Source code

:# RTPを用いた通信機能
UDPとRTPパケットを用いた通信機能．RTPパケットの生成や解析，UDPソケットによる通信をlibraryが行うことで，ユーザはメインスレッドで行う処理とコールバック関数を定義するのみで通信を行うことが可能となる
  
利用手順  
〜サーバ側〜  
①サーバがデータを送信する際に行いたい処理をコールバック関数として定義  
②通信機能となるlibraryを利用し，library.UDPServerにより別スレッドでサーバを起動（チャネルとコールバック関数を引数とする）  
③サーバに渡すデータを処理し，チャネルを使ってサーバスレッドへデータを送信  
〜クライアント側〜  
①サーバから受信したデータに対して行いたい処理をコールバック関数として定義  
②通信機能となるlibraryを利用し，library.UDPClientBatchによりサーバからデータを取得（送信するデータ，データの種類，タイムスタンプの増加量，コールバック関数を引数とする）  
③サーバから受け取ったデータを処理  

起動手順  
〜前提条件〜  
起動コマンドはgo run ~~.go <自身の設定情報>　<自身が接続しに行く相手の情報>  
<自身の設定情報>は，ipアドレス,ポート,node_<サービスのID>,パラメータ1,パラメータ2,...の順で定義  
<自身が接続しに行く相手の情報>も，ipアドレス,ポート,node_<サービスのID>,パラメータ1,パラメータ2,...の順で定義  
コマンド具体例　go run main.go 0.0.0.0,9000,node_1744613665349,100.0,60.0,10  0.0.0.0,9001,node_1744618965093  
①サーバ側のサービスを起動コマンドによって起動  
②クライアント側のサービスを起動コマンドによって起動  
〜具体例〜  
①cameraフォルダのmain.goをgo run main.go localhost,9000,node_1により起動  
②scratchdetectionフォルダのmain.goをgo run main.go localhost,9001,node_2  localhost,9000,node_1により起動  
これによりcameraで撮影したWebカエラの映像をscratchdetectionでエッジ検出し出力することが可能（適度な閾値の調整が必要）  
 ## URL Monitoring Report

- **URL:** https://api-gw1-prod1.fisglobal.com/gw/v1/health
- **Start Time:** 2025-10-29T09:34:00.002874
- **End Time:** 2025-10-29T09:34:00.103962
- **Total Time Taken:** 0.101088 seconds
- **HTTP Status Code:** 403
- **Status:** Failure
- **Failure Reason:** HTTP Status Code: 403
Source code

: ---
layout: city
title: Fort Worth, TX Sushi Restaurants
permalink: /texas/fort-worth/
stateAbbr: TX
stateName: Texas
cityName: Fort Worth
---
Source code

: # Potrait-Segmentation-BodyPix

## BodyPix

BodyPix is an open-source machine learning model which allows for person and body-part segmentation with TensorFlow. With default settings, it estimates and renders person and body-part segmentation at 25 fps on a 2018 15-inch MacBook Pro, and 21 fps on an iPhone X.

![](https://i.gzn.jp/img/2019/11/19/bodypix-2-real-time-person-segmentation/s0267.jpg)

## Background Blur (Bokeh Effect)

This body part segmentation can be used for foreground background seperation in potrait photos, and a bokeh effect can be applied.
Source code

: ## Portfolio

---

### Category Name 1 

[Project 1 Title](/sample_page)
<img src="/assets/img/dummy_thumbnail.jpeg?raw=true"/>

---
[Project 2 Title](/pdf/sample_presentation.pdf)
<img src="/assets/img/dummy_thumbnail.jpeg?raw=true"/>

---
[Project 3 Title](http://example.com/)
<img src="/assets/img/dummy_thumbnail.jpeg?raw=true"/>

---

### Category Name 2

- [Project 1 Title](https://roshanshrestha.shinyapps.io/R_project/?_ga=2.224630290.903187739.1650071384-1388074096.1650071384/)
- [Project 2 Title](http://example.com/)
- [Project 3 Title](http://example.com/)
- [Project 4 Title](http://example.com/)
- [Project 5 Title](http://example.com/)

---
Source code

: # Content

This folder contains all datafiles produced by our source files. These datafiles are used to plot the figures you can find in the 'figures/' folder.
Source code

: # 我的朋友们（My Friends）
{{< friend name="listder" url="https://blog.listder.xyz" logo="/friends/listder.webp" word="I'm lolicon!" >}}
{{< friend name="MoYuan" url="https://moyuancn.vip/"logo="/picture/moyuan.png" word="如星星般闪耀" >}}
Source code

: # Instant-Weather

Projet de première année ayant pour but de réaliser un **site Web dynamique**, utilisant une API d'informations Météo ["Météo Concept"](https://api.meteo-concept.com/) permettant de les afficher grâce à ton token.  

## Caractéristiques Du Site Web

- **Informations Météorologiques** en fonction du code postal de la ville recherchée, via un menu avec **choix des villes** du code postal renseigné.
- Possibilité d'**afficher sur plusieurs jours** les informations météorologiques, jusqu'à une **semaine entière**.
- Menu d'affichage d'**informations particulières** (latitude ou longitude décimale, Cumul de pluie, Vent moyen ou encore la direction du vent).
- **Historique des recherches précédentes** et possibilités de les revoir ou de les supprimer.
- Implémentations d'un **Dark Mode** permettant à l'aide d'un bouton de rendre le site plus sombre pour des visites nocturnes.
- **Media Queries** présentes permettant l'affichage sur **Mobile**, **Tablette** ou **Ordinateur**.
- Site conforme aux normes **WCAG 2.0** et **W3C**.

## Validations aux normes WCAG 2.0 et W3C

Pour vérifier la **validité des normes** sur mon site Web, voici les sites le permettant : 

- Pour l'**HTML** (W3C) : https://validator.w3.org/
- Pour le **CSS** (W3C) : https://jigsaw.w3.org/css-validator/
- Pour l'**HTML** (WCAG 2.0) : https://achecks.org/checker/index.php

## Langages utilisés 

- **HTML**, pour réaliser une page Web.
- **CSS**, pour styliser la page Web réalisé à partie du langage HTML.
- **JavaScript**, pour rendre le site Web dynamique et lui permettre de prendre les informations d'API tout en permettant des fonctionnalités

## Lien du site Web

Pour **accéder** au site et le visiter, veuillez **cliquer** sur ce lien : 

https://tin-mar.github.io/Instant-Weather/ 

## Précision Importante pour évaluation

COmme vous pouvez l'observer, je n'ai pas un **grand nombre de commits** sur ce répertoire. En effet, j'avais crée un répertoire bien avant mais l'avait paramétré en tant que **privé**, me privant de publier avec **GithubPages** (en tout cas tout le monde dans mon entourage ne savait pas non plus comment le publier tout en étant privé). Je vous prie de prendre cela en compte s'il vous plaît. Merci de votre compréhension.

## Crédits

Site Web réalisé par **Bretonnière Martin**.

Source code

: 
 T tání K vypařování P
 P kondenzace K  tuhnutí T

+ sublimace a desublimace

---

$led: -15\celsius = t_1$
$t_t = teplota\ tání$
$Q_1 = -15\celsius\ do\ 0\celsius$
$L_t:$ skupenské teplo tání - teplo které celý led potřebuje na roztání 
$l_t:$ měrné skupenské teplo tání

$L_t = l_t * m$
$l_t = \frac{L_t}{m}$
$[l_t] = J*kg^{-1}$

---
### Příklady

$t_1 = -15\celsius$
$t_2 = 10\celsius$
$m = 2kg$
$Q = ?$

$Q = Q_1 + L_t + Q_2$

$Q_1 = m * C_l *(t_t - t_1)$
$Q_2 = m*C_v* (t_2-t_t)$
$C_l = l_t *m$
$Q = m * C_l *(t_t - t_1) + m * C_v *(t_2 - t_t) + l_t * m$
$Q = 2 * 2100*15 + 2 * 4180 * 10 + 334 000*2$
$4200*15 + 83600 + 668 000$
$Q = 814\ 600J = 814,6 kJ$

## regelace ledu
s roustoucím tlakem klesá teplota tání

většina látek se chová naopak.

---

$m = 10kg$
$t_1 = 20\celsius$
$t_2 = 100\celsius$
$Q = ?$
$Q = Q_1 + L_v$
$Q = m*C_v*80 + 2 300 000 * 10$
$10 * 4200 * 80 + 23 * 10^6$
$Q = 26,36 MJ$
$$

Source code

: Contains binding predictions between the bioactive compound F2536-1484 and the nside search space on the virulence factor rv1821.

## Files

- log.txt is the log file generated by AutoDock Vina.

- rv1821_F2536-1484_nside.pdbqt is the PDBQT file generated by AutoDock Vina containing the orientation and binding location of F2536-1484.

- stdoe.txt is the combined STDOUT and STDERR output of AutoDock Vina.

+ + + + + + +

- Directions: Please repeat the rows starting with the line that contains "## regelace ledu" and going on through the line that contains "- log.txt is", swapping "Files" for "Outputs" and leaving everything else unchanged.

- Result:
## regelace ledu
s roustoucím tlakem klesá teplota tání

většina látek se chová naopak.

---

$m = 10kg$
$t_1 = 20\celsius$
$t_2 = 100\celsius$
$Q = ?$
$Q = Q_1 + L_v$
$Q = m*C_v*80 + 2 300 000 * 10$
$10 * 4200 * 80 + 23 * 10^6$
$Q = 26,36 MJ$
$$

Source code

: Contains binding predictions between the bioactive compound F2536-1484 and the nside search space on the virulence factor rv1821.

## Outputs

- log.txt is the log file generated by AutoDock Vina.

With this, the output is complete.